ACTIVITY: Every record is to be printed exactly as written, and any picture in it is skipped.
[[ DATA IN THIS EXERCISE open ]]
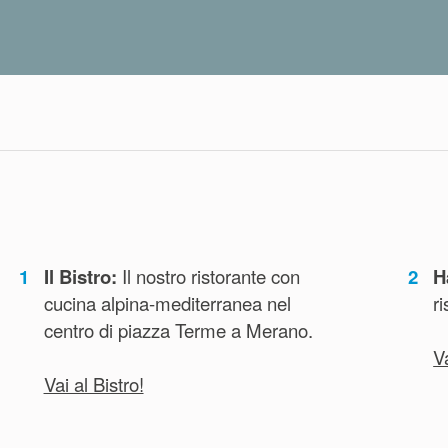
1
Il Bistro:
Il nostro ristorante con
2
H
cucina alpina-mediterranea nel
r
centro di piazza Terme a Merano.
V
Vai al Bistro!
[[ DATA IN THIS EXERCISE closed ]]
SOLVED EXERCISE:
1
Il Bistro:
Il nostro ristorante con
2
H
cucina alpina-mediterranea nel
r
centro di piazza Terme a Merano.
V
Vai al Bistro!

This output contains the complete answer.